» STUDY MATERIAL
□ □ □

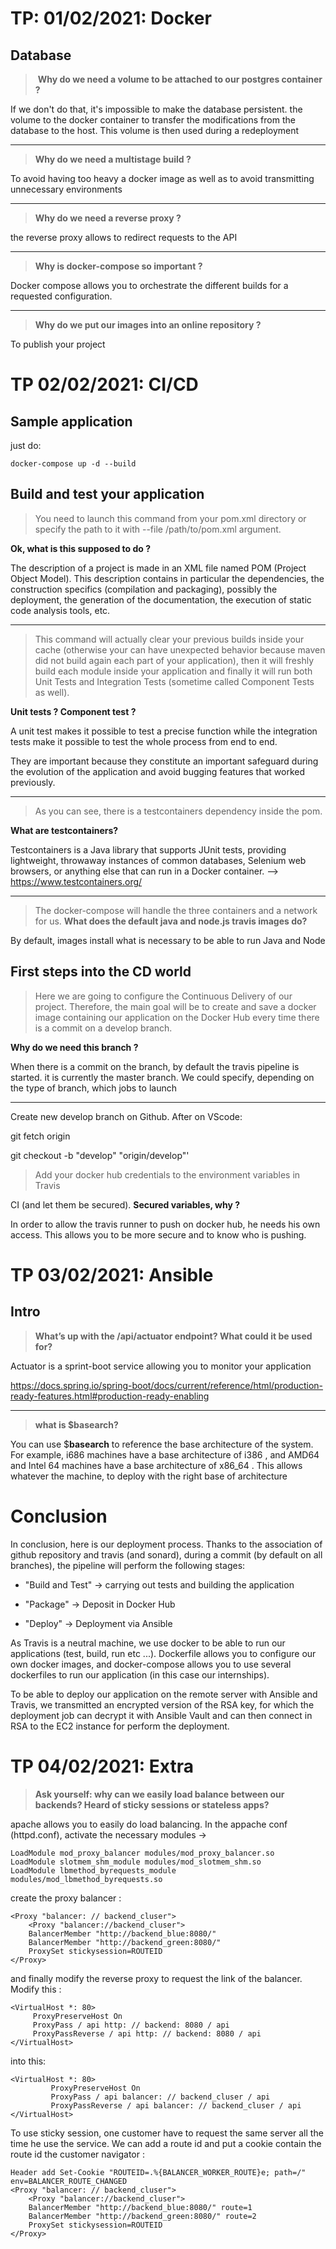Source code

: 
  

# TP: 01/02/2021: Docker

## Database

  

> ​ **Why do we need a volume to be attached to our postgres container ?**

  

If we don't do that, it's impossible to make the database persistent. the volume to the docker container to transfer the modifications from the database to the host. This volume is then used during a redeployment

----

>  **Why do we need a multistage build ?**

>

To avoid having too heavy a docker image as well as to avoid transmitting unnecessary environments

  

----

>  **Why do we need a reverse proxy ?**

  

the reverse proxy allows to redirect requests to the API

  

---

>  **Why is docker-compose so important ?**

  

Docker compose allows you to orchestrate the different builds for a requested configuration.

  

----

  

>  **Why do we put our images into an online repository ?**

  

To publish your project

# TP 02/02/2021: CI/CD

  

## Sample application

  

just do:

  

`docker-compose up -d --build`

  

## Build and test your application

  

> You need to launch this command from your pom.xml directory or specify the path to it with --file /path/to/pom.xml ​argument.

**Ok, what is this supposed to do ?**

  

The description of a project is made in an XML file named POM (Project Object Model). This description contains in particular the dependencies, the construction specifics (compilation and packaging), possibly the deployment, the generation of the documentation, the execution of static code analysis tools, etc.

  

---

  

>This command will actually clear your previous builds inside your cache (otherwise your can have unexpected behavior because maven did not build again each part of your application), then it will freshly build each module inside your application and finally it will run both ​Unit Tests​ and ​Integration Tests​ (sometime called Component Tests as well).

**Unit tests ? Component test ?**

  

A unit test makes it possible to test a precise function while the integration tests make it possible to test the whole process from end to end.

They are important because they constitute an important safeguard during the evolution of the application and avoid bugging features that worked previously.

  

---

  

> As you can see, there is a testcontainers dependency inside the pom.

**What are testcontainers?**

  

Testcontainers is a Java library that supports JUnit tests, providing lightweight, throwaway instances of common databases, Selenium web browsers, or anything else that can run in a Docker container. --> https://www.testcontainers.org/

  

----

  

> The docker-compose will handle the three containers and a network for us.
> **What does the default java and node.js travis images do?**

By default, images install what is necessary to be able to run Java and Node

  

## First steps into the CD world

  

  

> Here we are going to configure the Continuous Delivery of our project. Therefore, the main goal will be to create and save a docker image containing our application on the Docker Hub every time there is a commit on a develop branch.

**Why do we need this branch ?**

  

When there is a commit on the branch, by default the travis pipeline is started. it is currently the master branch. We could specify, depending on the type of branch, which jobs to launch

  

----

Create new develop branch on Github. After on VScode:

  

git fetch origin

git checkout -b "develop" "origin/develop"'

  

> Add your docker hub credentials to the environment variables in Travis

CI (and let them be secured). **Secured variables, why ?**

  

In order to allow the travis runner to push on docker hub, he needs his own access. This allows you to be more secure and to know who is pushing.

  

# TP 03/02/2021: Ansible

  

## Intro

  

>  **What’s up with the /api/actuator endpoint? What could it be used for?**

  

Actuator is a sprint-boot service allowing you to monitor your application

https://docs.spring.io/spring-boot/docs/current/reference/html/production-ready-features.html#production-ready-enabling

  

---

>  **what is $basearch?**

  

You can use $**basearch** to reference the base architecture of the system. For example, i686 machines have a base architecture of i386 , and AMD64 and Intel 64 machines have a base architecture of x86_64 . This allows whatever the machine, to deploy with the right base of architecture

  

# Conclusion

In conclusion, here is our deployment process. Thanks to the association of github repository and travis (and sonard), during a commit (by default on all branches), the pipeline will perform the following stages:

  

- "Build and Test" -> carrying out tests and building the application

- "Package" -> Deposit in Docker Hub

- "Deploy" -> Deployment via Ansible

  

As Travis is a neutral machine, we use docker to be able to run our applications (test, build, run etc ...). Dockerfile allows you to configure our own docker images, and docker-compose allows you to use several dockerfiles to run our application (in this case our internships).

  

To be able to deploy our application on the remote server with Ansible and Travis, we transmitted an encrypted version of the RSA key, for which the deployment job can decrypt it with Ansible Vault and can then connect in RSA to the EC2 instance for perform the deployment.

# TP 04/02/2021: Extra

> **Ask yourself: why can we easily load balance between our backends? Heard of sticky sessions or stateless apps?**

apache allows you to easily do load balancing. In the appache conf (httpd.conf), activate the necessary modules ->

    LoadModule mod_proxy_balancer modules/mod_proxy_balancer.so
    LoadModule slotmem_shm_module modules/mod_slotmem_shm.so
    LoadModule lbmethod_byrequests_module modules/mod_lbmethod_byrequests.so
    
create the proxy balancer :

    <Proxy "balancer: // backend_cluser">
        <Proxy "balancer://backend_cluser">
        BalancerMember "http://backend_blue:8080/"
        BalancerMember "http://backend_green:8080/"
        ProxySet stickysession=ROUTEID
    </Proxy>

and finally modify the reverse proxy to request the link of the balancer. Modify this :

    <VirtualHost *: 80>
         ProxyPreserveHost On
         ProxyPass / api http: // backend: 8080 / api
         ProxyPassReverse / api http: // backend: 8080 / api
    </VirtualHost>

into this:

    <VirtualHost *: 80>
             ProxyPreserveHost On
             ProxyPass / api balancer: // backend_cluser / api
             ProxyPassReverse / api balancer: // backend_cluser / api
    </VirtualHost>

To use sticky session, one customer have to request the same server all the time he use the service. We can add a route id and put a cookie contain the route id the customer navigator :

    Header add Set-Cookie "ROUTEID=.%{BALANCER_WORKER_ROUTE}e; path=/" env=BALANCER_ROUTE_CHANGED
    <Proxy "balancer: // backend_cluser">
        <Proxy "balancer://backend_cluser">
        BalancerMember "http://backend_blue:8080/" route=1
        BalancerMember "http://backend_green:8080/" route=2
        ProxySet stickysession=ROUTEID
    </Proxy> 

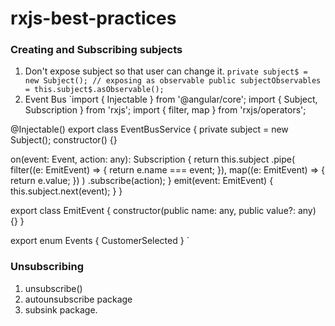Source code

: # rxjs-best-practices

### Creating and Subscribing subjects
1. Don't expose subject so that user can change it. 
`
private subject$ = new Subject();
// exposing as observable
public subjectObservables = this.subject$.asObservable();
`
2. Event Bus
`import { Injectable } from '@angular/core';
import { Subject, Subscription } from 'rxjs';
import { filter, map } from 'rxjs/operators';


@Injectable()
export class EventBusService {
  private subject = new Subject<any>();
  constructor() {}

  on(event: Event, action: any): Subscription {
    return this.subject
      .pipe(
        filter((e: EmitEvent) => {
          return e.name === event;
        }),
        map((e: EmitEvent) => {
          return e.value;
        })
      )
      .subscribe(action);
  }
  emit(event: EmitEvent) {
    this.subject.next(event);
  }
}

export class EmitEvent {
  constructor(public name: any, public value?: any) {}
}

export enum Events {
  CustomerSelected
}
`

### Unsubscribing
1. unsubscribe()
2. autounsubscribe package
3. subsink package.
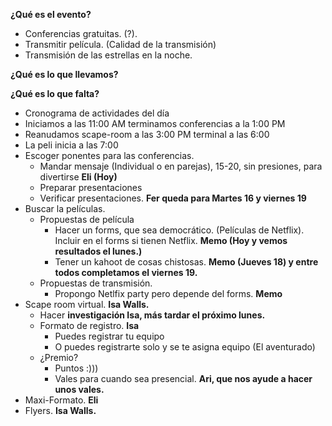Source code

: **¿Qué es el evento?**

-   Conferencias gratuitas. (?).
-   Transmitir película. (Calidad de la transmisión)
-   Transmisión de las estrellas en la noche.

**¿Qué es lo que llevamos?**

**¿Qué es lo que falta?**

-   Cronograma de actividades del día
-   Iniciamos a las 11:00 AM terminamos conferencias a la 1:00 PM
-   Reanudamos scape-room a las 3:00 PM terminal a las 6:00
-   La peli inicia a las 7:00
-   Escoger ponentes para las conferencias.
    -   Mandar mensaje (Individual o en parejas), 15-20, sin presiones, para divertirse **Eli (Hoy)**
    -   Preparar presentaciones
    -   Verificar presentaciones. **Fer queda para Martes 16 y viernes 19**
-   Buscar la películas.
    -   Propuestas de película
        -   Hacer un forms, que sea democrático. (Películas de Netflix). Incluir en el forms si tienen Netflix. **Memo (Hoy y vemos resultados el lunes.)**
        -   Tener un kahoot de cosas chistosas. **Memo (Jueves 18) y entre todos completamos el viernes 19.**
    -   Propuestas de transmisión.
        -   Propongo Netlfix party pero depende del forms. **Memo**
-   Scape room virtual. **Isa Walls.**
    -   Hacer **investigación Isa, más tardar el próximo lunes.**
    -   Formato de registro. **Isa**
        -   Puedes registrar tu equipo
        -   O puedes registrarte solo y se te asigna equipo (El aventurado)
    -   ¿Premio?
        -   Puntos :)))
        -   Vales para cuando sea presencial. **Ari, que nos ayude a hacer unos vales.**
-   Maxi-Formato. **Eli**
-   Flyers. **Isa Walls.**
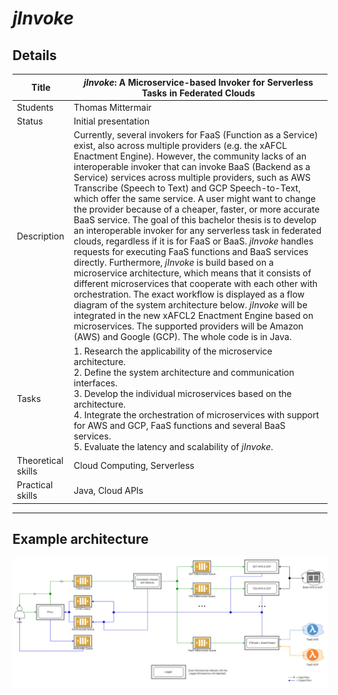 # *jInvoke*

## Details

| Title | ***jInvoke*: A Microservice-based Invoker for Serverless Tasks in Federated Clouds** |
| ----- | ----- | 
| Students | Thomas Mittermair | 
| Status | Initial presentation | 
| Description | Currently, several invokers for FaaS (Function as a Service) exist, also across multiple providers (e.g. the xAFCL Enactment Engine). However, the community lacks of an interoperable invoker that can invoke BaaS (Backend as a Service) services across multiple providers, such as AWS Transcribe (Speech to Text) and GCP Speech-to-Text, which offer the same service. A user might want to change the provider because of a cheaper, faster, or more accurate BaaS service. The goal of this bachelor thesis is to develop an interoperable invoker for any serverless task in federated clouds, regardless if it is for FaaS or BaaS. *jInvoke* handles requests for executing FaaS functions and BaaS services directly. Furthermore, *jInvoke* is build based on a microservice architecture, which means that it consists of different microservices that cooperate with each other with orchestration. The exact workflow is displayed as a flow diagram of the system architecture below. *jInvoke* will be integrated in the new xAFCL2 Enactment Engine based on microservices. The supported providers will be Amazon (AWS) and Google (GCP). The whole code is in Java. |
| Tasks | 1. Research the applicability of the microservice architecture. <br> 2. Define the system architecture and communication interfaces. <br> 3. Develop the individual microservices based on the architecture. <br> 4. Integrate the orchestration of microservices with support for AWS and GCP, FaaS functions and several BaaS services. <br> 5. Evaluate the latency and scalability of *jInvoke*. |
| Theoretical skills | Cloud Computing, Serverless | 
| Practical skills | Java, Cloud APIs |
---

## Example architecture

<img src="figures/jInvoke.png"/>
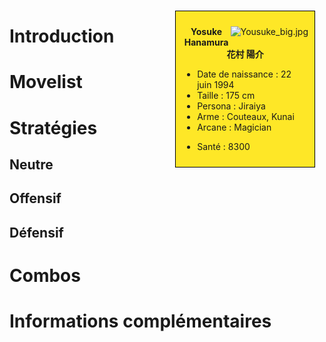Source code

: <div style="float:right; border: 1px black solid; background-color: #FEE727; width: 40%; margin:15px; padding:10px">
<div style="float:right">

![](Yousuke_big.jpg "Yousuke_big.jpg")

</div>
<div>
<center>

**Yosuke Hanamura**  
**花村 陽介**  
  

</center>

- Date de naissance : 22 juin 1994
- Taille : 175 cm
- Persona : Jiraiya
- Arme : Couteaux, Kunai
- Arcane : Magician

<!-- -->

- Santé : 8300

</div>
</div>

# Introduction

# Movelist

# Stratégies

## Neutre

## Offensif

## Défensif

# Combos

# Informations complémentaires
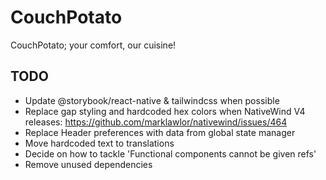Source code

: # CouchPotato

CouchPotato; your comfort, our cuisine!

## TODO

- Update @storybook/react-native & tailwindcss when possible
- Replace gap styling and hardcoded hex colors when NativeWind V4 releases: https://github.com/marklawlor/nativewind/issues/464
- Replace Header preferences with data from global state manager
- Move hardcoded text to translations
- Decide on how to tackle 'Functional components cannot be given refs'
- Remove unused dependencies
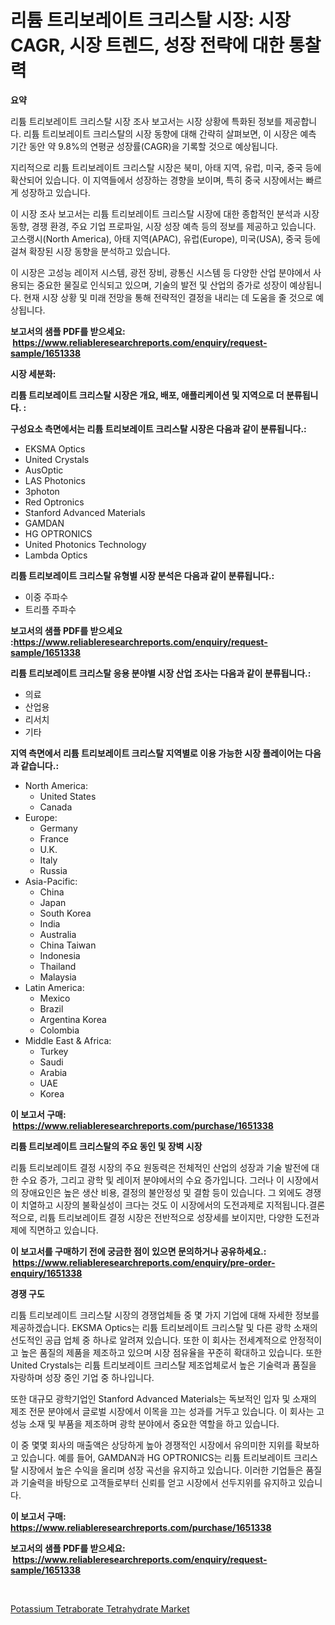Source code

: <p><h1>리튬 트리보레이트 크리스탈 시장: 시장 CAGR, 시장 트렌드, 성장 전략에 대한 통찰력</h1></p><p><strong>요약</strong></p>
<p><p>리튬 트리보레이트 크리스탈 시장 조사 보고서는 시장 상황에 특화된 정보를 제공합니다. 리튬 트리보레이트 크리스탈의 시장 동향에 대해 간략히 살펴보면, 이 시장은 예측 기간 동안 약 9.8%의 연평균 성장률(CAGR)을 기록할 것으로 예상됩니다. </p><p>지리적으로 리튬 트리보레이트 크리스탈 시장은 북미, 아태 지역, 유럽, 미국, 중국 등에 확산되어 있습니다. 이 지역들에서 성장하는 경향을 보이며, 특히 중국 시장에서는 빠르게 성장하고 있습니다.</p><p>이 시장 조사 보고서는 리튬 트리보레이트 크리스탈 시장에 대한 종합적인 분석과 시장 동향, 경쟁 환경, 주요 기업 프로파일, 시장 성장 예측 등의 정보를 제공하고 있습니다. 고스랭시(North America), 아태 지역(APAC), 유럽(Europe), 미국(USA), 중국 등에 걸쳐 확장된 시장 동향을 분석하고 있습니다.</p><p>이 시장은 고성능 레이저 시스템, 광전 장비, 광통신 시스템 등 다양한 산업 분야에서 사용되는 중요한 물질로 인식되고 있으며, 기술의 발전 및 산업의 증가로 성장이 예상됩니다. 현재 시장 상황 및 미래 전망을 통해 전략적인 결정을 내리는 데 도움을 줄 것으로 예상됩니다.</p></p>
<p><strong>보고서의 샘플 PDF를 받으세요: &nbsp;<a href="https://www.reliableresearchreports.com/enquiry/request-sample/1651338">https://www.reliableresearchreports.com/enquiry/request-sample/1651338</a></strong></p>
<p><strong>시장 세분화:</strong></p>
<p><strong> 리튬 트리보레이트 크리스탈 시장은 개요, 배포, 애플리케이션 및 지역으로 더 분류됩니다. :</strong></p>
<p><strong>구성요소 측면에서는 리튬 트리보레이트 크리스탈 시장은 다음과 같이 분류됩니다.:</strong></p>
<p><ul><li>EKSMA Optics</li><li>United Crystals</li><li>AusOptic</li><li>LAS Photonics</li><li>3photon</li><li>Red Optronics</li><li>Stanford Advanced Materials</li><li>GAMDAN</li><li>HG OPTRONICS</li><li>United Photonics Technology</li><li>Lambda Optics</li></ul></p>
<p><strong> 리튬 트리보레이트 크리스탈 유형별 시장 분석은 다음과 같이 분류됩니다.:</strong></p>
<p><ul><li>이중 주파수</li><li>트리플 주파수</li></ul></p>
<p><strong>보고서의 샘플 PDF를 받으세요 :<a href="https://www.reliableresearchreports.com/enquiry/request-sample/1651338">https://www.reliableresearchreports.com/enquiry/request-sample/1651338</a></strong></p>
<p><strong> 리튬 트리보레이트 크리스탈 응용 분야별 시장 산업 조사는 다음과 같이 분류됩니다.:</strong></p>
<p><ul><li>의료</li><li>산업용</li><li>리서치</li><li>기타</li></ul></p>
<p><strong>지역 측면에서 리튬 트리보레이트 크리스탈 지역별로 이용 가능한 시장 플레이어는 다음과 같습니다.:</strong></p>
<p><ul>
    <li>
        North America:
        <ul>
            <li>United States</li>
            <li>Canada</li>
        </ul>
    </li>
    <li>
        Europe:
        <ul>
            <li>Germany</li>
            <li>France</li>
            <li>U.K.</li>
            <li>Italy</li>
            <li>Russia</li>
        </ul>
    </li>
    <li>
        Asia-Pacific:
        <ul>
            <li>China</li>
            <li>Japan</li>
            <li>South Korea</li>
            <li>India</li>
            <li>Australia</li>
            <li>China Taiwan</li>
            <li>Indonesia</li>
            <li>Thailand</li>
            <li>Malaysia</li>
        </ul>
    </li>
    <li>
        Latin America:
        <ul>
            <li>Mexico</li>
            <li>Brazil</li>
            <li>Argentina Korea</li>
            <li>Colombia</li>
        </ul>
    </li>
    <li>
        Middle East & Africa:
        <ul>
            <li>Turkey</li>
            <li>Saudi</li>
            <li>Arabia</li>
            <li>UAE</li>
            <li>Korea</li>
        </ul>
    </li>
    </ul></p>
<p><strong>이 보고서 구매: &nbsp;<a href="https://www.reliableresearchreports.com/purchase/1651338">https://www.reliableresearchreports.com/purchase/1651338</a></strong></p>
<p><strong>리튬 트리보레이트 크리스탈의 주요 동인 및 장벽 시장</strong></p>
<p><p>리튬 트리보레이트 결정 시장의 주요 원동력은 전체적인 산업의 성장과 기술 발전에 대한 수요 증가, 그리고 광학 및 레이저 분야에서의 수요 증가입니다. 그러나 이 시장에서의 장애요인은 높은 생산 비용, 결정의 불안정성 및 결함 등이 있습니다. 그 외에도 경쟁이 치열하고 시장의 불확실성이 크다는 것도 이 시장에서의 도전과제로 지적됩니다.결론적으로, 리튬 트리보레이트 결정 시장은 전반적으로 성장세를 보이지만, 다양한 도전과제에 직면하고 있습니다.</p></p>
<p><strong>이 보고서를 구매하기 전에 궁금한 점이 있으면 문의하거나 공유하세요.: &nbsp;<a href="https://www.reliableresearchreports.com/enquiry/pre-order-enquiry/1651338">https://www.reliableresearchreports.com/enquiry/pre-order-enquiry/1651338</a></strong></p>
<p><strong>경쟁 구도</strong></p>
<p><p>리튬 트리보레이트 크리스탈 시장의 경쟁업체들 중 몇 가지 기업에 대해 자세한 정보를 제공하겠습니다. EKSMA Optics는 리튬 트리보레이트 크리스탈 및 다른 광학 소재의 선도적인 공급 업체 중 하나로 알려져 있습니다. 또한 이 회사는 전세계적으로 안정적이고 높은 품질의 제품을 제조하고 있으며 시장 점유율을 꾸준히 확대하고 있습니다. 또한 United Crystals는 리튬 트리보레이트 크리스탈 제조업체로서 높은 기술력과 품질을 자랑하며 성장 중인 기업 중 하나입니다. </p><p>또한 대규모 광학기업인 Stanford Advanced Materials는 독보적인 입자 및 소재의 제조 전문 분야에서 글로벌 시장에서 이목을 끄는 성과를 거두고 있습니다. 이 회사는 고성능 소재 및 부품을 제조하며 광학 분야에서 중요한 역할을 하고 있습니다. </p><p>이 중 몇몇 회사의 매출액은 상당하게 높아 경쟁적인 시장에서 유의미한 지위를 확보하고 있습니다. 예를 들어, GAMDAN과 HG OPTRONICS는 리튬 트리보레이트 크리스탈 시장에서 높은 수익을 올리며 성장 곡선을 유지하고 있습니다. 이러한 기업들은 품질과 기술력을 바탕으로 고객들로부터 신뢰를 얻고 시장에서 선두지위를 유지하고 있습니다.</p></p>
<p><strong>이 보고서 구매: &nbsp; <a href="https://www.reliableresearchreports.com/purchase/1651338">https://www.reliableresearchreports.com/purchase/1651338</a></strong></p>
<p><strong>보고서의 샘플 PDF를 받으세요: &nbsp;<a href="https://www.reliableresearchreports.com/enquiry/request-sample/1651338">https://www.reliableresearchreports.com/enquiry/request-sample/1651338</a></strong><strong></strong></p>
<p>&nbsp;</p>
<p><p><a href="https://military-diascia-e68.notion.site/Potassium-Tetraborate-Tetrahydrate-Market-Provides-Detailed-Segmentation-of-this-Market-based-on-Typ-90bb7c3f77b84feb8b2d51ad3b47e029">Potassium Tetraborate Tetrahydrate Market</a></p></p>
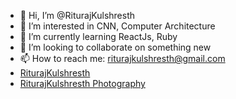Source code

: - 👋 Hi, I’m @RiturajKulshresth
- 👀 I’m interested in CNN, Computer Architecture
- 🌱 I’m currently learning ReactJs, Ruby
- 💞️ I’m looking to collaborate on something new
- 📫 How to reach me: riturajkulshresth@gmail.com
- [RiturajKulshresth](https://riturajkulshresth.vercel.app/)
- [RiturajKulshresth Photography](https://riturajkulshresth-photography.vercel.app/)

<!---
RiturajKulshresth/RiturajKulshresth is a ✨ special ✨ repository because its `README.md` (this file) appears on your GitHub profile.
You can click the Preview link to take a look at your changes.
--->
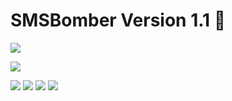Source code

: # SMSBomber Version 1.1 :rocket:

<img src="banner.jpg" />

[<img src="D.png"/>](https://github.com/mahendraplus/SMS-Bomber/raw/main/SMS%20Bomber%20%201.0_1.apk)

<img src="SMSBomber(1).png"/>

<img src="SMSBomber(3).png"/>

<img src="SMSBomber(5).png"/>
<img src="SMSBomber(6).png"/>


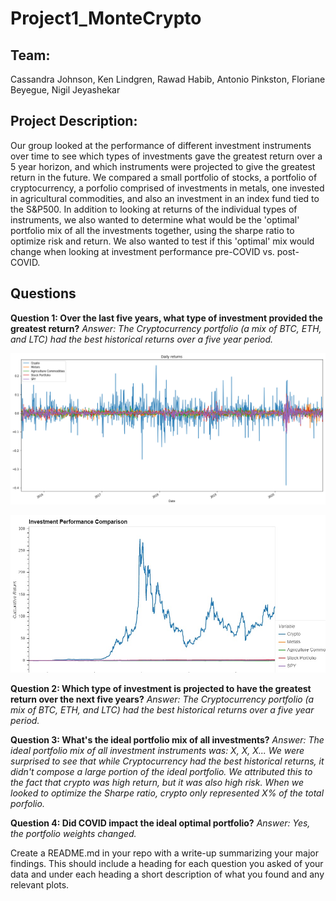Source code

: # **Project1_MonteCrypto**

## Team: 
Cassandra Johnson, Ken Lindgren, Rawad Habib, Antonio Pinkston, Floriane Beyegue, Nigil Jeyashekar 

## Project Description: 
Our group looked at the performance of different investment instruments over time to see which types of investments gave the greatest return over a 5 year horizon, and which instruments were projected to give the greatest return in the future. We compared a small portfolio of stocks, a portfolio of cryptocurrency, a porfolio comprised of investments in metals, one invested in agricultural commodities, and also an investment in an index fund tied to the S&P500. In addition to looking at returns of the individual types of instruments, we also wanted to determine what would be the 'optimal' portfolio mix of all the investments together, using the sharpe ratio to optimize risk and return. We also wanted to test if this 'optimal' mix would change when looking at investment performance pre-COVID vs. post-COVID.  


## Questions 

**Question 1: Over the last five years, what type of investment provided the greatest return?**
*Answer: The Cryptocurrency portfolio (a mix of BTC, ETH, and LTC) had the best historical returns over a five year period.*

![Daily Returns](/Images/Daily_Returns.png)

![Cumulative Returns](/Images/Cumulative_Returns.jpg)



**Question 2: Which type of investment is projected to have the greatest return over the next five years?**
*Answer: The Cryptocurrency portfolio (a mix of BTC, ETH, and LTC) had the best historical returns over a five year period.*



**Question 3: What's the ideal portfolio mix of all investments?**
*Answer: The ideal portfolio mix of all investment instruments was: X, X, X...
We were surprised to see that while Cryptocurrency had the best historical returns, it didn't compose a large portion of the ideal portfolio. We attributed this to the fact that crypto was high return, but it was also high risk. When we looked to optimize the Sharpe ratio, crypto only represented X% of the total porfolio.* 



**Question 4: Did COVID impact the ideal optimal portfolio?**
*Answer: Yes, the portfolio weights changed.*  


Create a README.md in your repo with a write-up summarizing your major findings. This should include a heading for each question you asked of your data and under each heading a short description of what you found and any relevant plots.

□ □ □

» WORK INSTRUCTIONS
Omit every picture, and please return the entries exactly from the first line through the line with "reverse proxy ?**", both included.

» RESPONSE
Source code

: 
  

# TP: 01/02/2021: Docker

## Database

  

> ​ **Why do we need a volume to be attached to our postgres container ?**

  

If we don't do that, it's impossible to make the database persistent. the volume to the docker container to transfer the modifications from the database to the host. This volume is then used during a redeployment

----

>  **Why do we need a multistage build ?**

>

To avoid having too heavy a docker image as well as to avoid transmitting unnecessary environments

  

----

>  **Why do we need a reverse proxy ?**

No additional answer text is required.